Problem Context: I'm building a Morse code audio decoder using CNN-BiLSTM with CTC loss. My current 4-layer model achieves Levenshtein distance ≈0.6, but attempts to improve performance by adding a 5th CNN layer caused training collapse (loss stuck at ~4). I need practical suggestions to reduce the error rate further.
Current Architecture (Working 4-Layer):
self.cnn = nn.Sequential(
nn.Conv2d(3, 32, 3, padding=1),
nn.BatchNorm2d(32),
nn.ReLU(),
nn.MaxPool2d(2),
# ... 3 more blocks ...
)
self.rnn = nn.LSTM(128*8, 256, bidirectional=True)
Specific Questions:
Architecture Improvements:
Would replacing later CNN layers with dilated convolutions better preserve temporal features?

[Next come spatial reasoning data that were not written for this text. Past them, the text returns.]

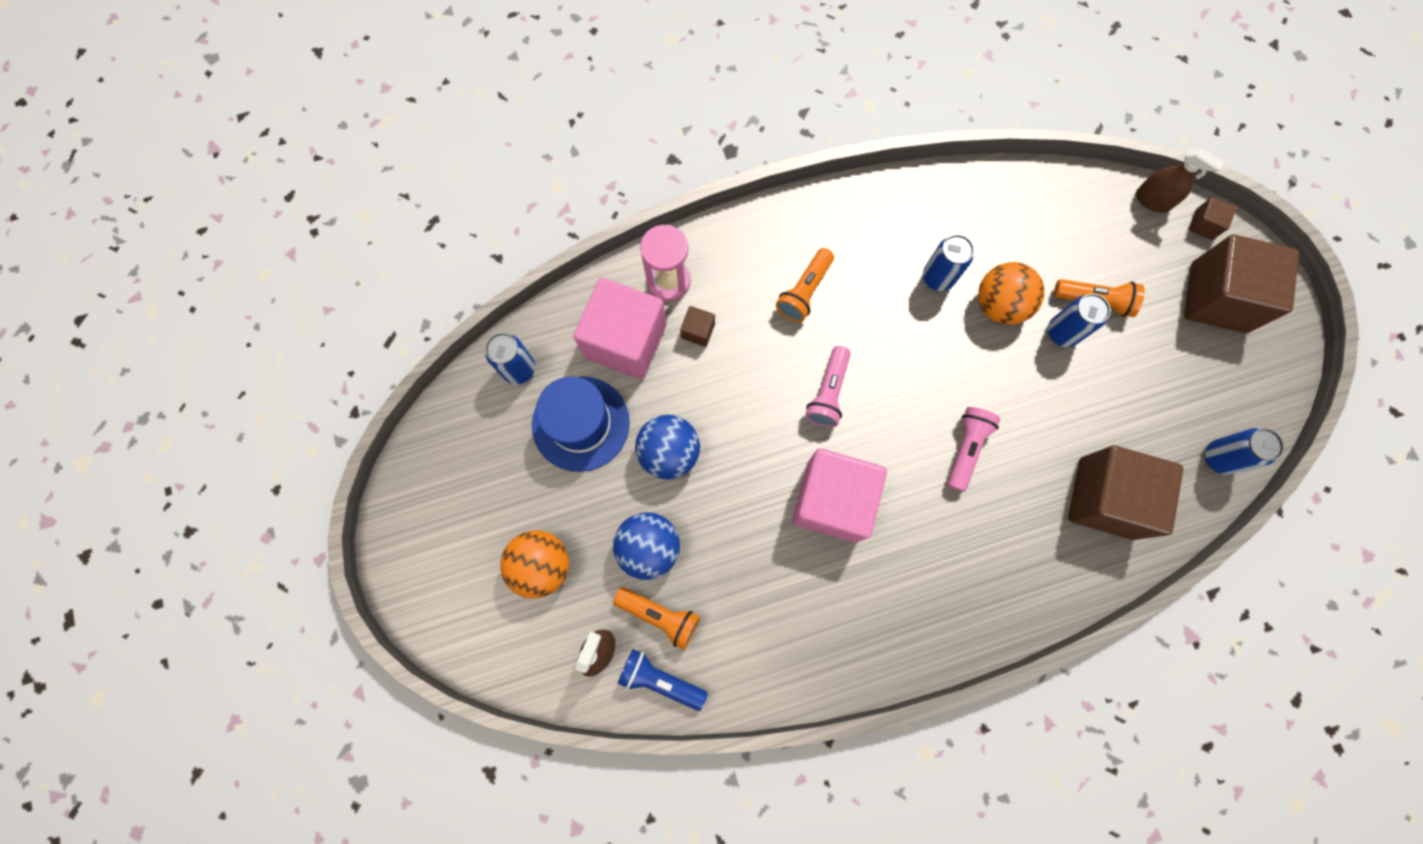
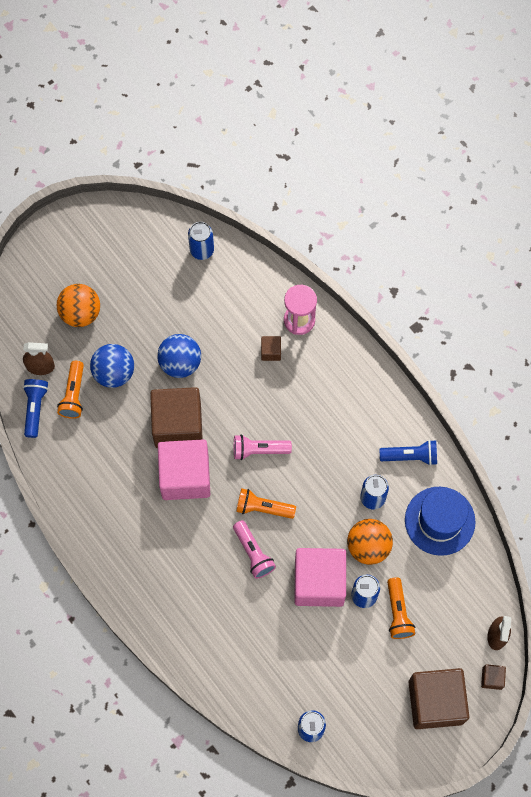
camera: 70 degrees right, 5 degrees down
blue hat [532,376,630,472] -> blue hat moved to [405,487,476,556]
pink cube [574,277,667,379] -> pink cube moved to [294,548,346,607]
orange flashlight [776,248,834,322] -> orange flashlight moved to [236,488,296,519]
pink flashlight [947,407,1000,492] -> pink flashlight turned 60 degrees clockwise [233,520,276,579]
brown cube [1068,446,1183,540] -> brown cube moved to [150,387,203,448]
none -> blue flashlight [380,440,437,466]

Is there an optimal ratio between CNN depth and LSTM complexity for this task?
Noise Robustness:
Which techniques work best for Morse decoding in noisy conditions?
Additive noise layers during training?
Learnable spectral suppression?
Sequence Modeling:
Would adding attention between CNN and LSTM help?
Should I try hybrid CTC/attention loss?
Training Tricks:
What curriculum learning strategies work for Morse?
Are there better ways to initialize the LSTM for CTC?
Alternative Approaches:
Would a U-Net style encoder-decoder outperform CNN-BiLSTM?
Are there lightweight transformer variants suitable for this task?